__INFORMATION__:
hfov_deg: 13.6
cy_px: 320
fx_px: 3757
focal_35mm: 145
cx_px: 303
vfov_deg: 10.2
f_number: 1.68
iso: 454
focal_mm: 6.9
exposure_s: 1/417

* * *

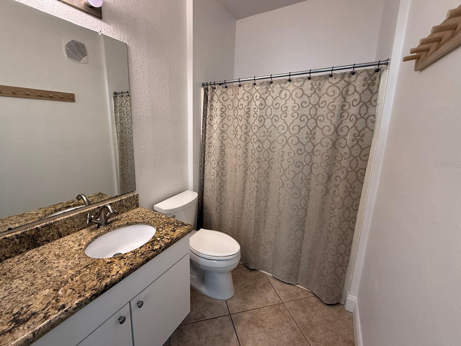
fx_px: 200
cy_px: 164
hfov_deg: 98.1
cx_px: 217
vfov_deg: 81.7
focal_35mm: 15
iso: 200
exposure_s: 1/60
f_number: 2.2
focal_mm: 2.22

==

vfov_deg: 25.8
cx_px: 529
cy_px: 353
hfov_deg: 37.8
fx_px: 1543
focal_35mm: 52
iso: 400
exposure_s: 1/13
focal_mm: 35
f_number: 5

__PROBLEM TO SOLVE__: Give back exactly the lines above, from the line containing "hfov_deg: 13.6" through the line containing "exposure_s: 1/417", with both end lines and nothing more.

__WRITTEN ANSWER__:
hfov_deg: 13.6
cy_px: 320
fx_px: 3757
focal_35mm: 145
cx_px: 303
vfov_deg: 10.2
f_number: 1.68
iso: 454
focal_mm: 6.9
exposure_s: 1/417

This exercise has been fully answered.